Retype the whole listing below line for line, with every word and mark unchanged, and leave out the pictures.
= = = = =
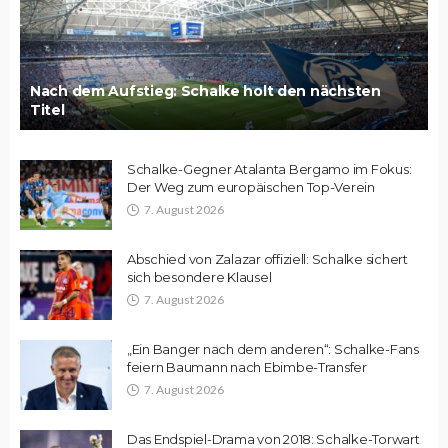
Nach dem Aufstieg: Schalke holt den nächsten
Titel
Schalke-Gegner Atalanta Bergamo im Fokus:
Der Weg zum europäischen Top-Verein
7. August 2026
Abschied von Zalazar offiziell: Schalke sichert
sich besondere Klausel
7. August 2026
„Ein Banger nach dem anderen“: Schalke-Fans
feiern Baumann nach Ebimbe-Transfer
7. August 2026
Das Endspiel-Drama von 2018: Schalke-Torwart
= = = = =
• Expected output
Nach dem Aufstieg: Schalke holt den nächsten
Titel
Schalke-Gegner Atalanta Bergamo im Fokus:
Der Weg zum europäischen Top-Verein
7. August 2026
Abschied von Zalazar offiziell: Schalke sichert
sich besondere Klausel
7. August 2026
„Ein Banger nach dem anderen“: Schalke-Fans
feiern Baumann nach Ebimbe-Transfer
7. August 2026
Das Endspiel-Drama von 2018: Schalke-Torwart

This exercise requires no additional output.